Reading A Programmer's Guide to COMMON LISP

I got a cheap used copy of the book A Programmer's Guide to COMMON LISP by Deborah G. Tatar, Digital Press, 1987.

The book A Programmer's Guide to COMMON LISP by Deborah G.

Why did I read such an old book, published a few years after CLtL1 and well before ANSI finalized the Common Lisp standard?

I'm always looking for good Lisp books. Since Medley is my primary Lisp environment, I'm particularly interested in books published when the system was originally developed and used. These works are relevant because they cover a set of features close to the state of the Common Lisp implementation of Medley, and present a programming style typical of Lisp development in those years.

Two old reviews got me curious about A Programmer's Guide to COMMON LISP, one by Daniel Weinreb and the other by Richard Caruana.

Both reviews point out the book is different from most contemporary introductory Lisp books which focus on AI. Although Tatar's does contain some AI code, such as an interesting and complete toy expert system, the sample code spans a wider range of domains like a text formatter similar to nroff.

What sets A Programmer's Guide to COMMON LISP apart from other Lisp books is its environment independent discussion of the interactive Lisp programming process. Writing code in the editor, evaluating expressions from the editor, interacting with the REPL for testing expressions and exploring, and so on.

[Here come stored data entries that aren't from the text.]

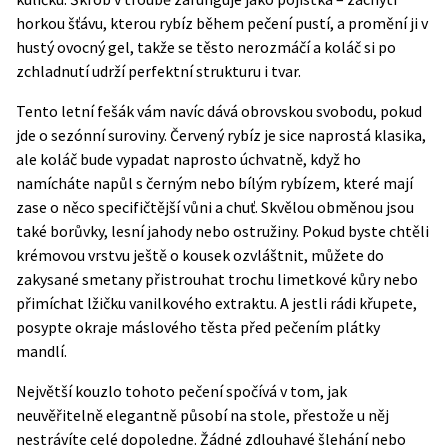
horkou šťávu, kterou rybíz během pečení pustí, a promění ji v
hustý ovocný gel, takže se těsto nerozmáčí a koláč si po
zchladnutí udrží perfektní strukturu i tvar.
Tento letní fešák vám navíc dává obrovskou svobodu, pokud
jde o sezónní suroviny. Červený rybíz je sice naprostá klasika,
ale koláč bude vypadat naprosto úchvatně, když ho
namícháte napůl s černým nebo bílým rybízem, které mají
zase o něco specifičtější vůni a chuť. Skvělou obměnou jsou
také borůvky, lesní jahody nebo ostružiny. Pokud byste chtěli
krémovou vrstvu ještě o kousek ozvláštnit, můžete do
zakysané smetany přistrouhat trochu limetkové kůry nebo
přimíchat lžičku vanilkového extraktu. A jestli rádi křupete,
posypte okraje máslového těsta před pečením plátky
mandlí.
Největší kouzlo tohoto pečení spočívá v tom, jak
neuvěřitelně elegantně působí na stole, přestože u něj
nestrávíte celé dopoledne. Žádné zdlouhavé šlehání nebo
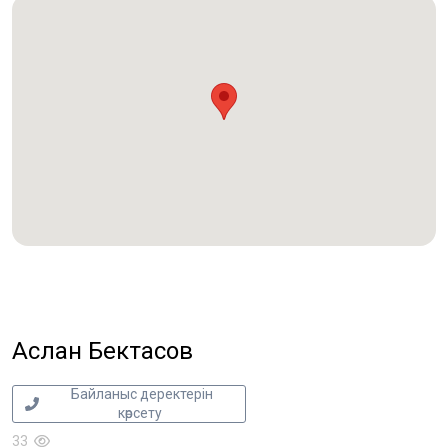
Аслан Бектасов
Байланыс деректерін
көрсету
33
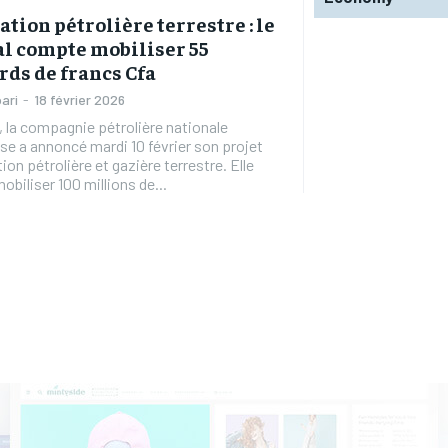
ation pétrolière terrestre : le
l compte mobiliser 55
rds de francs Cfa
ari
-
18 février 2026
 la compagnie pétrolière nationale
se a annoncé mardi 10 février son projet
ion pétrolière et gazière terrestre. Elle
biliser 100 millions de...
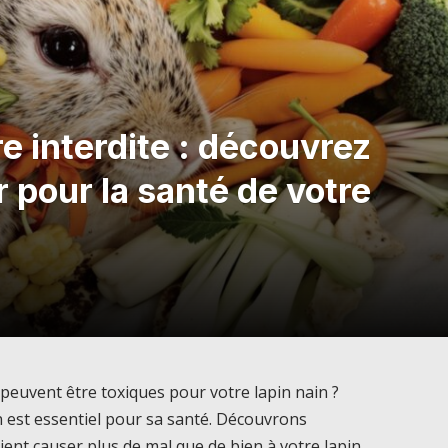
re interdite : découvrez
r pour la santé de votre
 peuvent être toxiques pour votre lapin nain ?
 est essentiel pour sa santé. Découvrons
ient causer plus de mal que de bien à votre lapin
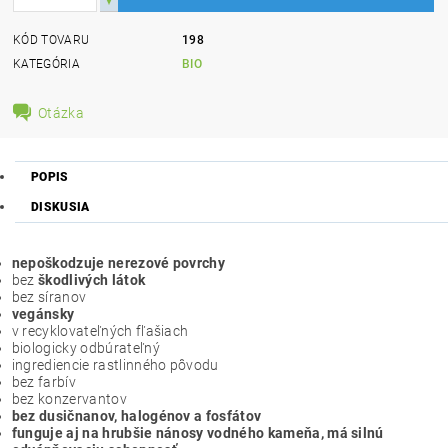
KÓD TOVARU
198
KATEGÓRIA
BIO
Otázka
POPIS
DISKUSIA
nepoškodzuje nerezové povrchy
bez
škodlivých látok
bez síranov
vegánsky
v recyklovateľných fľašiach
biologicky odbúrateľný
ingrediencie rastlinného pôvodu
bez farbív
bez konzervantov
bez dusičnanov, halogénov a fosfátov
funguje aj na hrubšie nánosy vodného kameňa, má silnú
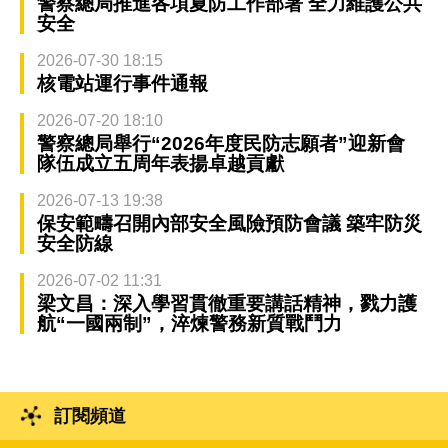
警察總局推進各項夏防工作部署 全力維護公共
安全
2026-07-30 18:15
核電站運行事件通報
2026-07-20 18:10
警察總局舉行“2026年度民防志願者”迎新會
隊伍成立五周年表揚卓越貢獻
2026-07-13 19:38
保安範疇召開內部安全風險預防會議 築牢防災
安全防線
2026-07-02 11:31
梁文昌：深入學習貫徹重要講話精神，戮力護
航“一國兩制”，淬煉警務新質戰鬥力
訂閱頻道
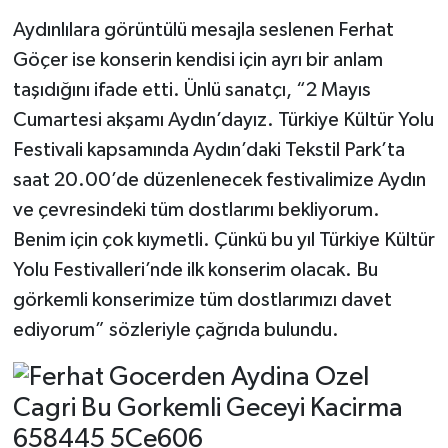
Aydınlılara görüntülü mesajla seslenen Ferhat
Göçer ise konserin kendisi için ayrı bir anlam
taşıdığını ifade etti. Ünlü sanatçı, “2 Mayıs
Cumartesi akşamı Aydın’dayız. Türkiye Kültür Yolu
Festivali kapsamında Aydın’daki Tekstil Park’ta
saat 20.00’de düzenlenecek festivalimize Aydın
ve çevresindeki tüm dostlarımı bekliyorum.
Benim için çok kıymetli. Çünkü bu yıl Türkiye Kültür
Yolu Festivalleri’nde ilk konserim olacak. Bu
görkemli konserimize tüm dostlarımızı davet
ediyorum” sözleriyle çağrıda bulundu.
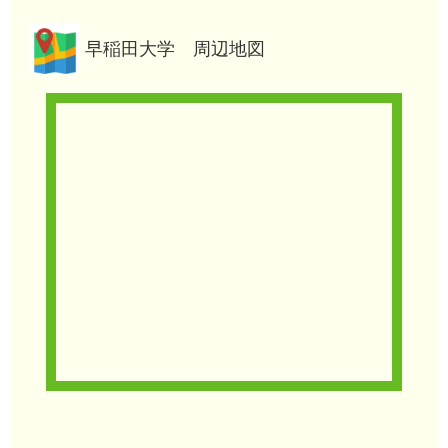
早稲田大学 周辺地図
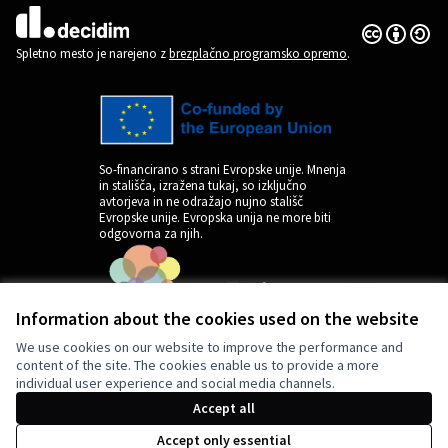
Dovoljenja 
(Zunanja pov
(Zunanja povezava)
Spletno mesto je narejeno z
brezplačno programsko opremo
.
So-financirano s strani Evropske unije. Mnenja
in stališča, izražena tukaj, so izključno
avtorjeva in ne odražajo nujno stališč
Evropske unije. Evropska unija ne more biti
odgovorna za njih.
Information about the cookies used on the website
We use cookies on our website to improve the performance and
content of the site. The cookies enable us to provide a more
individual user experience and social media channels.
by
Accept all
Accept only essential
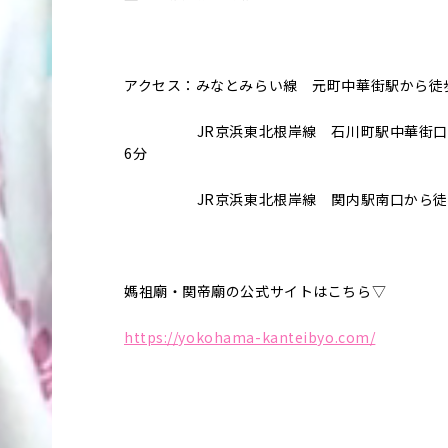
アクセス：みなとみらい線 元町中華街駅から徒
JR京浜東北根岸線 石川町駅中華街口
6分
JR京浜東北根岸線 関内駅南口から徒歩
媽祖廟・関帝廟の公式サイトはこちら▽
https://yokohama-kanteibyo.com/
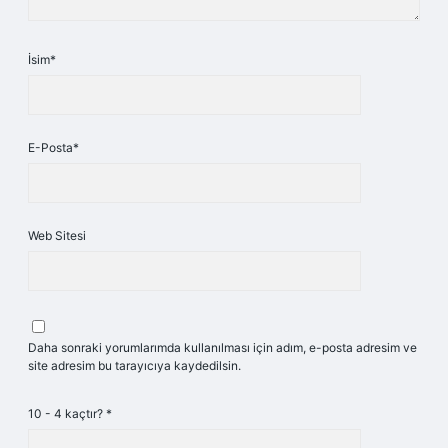
İsim*
E-Posta*
Web Sitesi
Daha sonraki yorumlarımda kullanılması için adım, e-posta adresim ve
site adresim bu tarayıcıya kaydedilsin.
10 - 4 kaçtır?
*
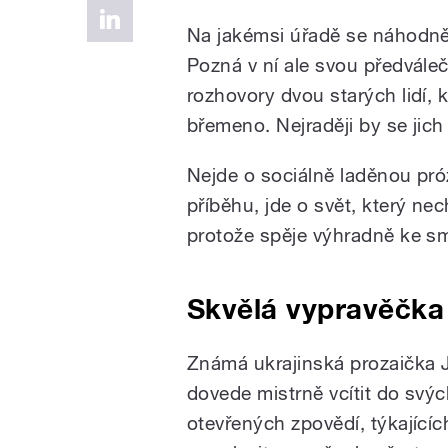
Na jakémsi úřadě se náhodně 
Pozná v ní ale svou předvál
rozhovory dvou starých lidí, 
břemeno. Nejraději by se jich 
Nejde o sociálně laděnou próz
příběhu, jde o svět, který nec
protože spěje výhradně ke sm
Skvělá vypravěčka
Známá ukrajinská prozaička 
dovede mistrně vcítit do svýc
otevřených zpovědí, týkajícíc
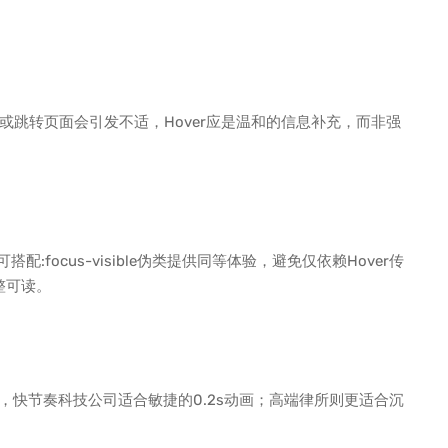
跳转页面会引发不适，Hover应是温和的信息补充，而非强
:focus-visible伪类提供同等体验，避免仅依赖Hover传
整可读。
，快节奏科技公司适合敏捷的0.2s动画；高端律所则更适合沉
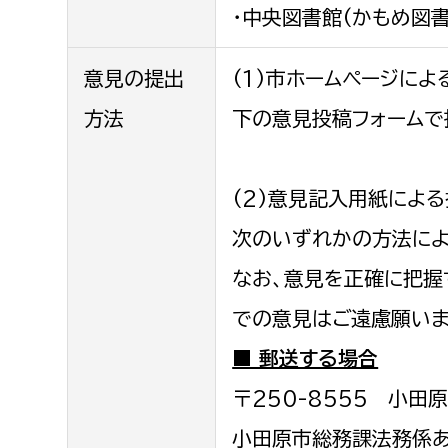
・中央図書館(かもめ図
意見の提出
(1)市ホームページによ
方法
下の意見投稿フォームで
(2)意見記入用紙によ
次のいずれかの方法によ
なお、意見を正確に把握
での意見はご遠慮願いま
■ 郵送する場合
〒250-8555 小田
小田原市総務課法務係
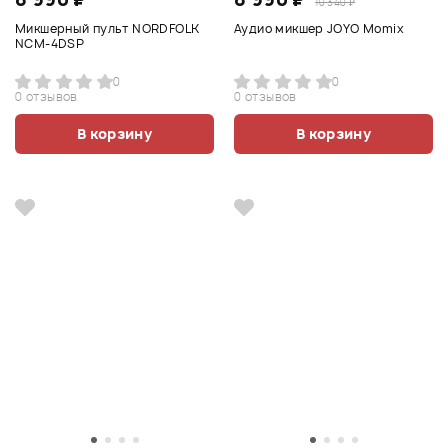
10 340 ₽
Микшерный пульт NORDFOLK
Аудио микшер JOYO Momix
NCM-4DSP
0
0
0 отзывов
0 отзывов
В корзину
В корзину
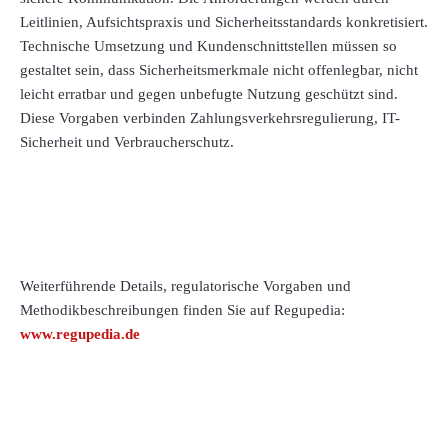
Leitlinien, Aufsichtspraxis und Sicherheitsstandards konkretisiert.
Technische Umsetzung und Kundenschnittstellen müssen so
gestaltet sein, dass Sicherheitsmerkmale nicht offenlegbar, nicht
leicht erratbar und gegen unbefugte Nutzung geschützt sind.
Diese Vorgaben verbinden Zahlungsverkehrsregulierung, IT-
Sicherheit und Verbraucherschutz.
Weiterführende Details, regulatorische Vorgaben und
Methodikbeschreibungen finden Sie auf Regupedia:
www.regupedia.de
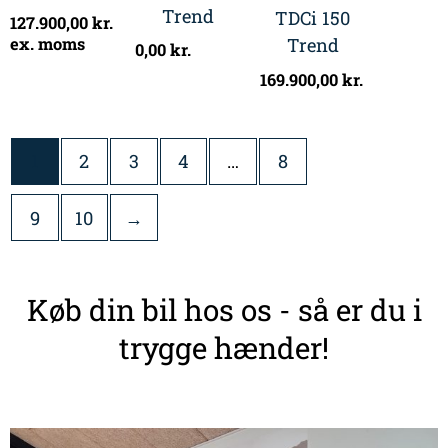
Trend
TDCi 150
127.900,00
kr.
ex. moms
Trend
0,00
kr.
169.900,00
kr.
1
2
3
4
…
8
9
10
→
Køb din bil hos os - så er du i
trygge hænder!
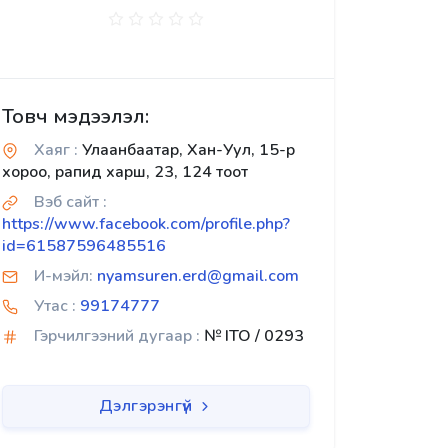
Товч мэдээлэл:
Хаяг :
Улаанбаатар, Хан-Уул, 15-р
хороо, рапид харш, 23, 124 тоот
Вэб сайт :
https://www.facebook.com/profile.php?
id=61587596485516
И-мэйл:
nyamsuren.erd@gmail.com
Утас :
99174777
Гэрчилгээний дугаар :
№ ITO / 0293
Дэлгэрэнгүй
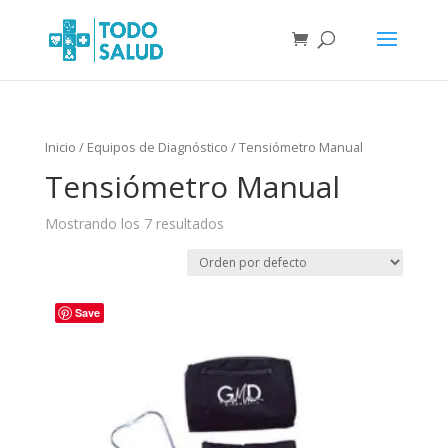
Inicio
/
Equipos de Diagnóstico
/ Tensiómetro Manual
Tensiómetro Manual
Mostrando los 7 resultados
Save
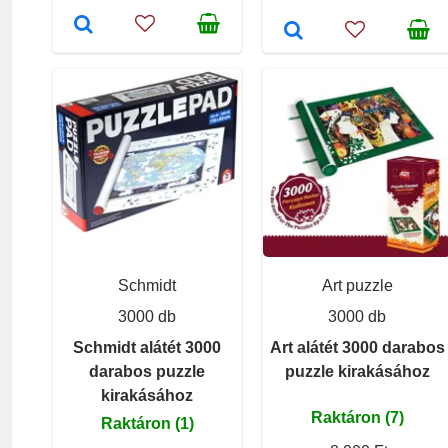
Schmidt
Art puzzle
3000 db
3000 db
Schmidt alátét 3000
Art alátét 3000 darabos
darabos puzzle
puzzle kirakásához
kirakásához
Raktáron (7)
Raktáron (1)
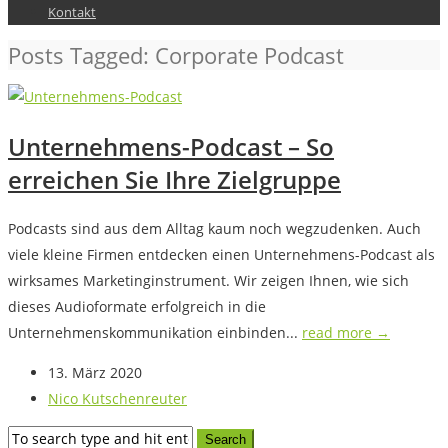
Kontakt
Posts Tagged: Corporate Podcast
Unternehmens-Podcast – So
erreichen Sie Ihre Zielgruppe
Podcasts sind aus dem Alltag kaum noch wegzudenken. Auch
viele kleine Firmen entdecken einen Unternehmens-Podcast als
wirksames Marketinginstrument. Wir zeigen Ihnen, wie sich
dieses Audioformate erfolgreich in die
Unternehmenskommunikation einbinden...
read more →
13. März 2020
Nico Kutschenreuter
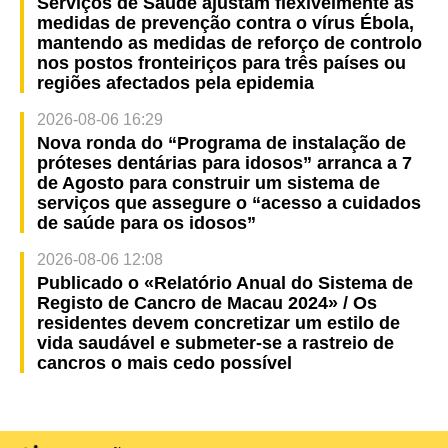
Serviços de Saúde ajustam flexivelmente as
medidas de prevenção contra o vírus Ébola,
mantendo as medidas de reforço de controlo
nos postos fronteiriços para três países ou
regiões afectados pela epidemia
2026-08-06 16:29
Nova ronda do “Programa de instalação de
próteses dentárias para idosos” arranca a 7
de Agosto para construir um sistema de
serviços que assegure o “acesso a cuidados
de saúde para os idosos”
2026-08-06 12:08
Publicado o «Relatório Anual do Sistema de
Registo de Cancro de Macau 2024» / Os
residentes devem concretizar um estilo de
vida saudável e submeter-se a rastreio de
cancros o mais cedo possível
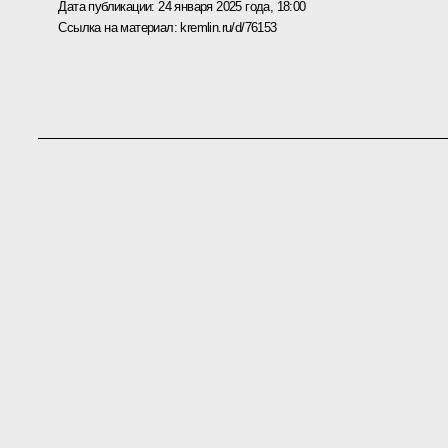
Дата публикации:
24 января 2025 года, 18:00
Ссылка на материал:
kremlin.ru/d/76153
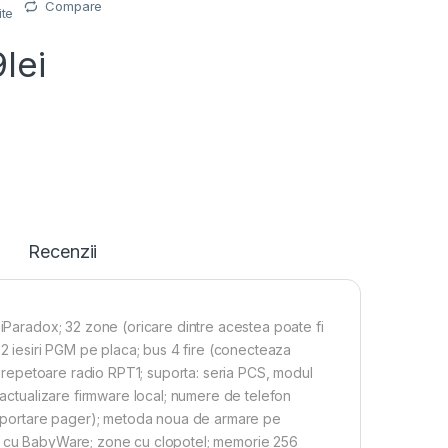
Compare
ite
9
lei
Recenzii
 iParadox; 32 zone (oricare dintre acestea poate fi
ca; 2 iesiri PGM pe placa; bus 4 fire (conecteaza
 2 repetoare radio RPT1; suporta: seria PCS, modul
 actualizare firmware local; numere de telefon
 raportare pager); metoda noua de armare pe
ie cu BabyWare; zone cu clopotel; memorie 256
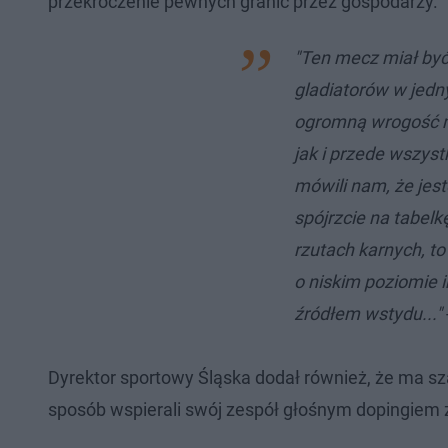
przekroczenie pewnych granic przez gospodarzy.
"Ten mecz miał być
gladiatorów w jed
ogromną wrogość m
jak i przede wszyst
mówili nam, że jeste
spójrzcie na tabelkę
rzutach karnych, to 
o niskim poziomie in
źródłem wstydu..."
Dyrektor sportowy Śląska dodał również, że ma sz
sposób wspierali swój zespół głośnym dopingiem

I've never seen the process expressed so clearly in any book, past of present. I'm familiar with it but the material is particulary helpful for complete beginners.

Although the short chapter on macros presents some interesting examples like a simplified version of defstruct, it doesn't discuss gensym and variable capture. This is unusual. But it's only one of a few issues and the book is a valuable addition to my Lisp library.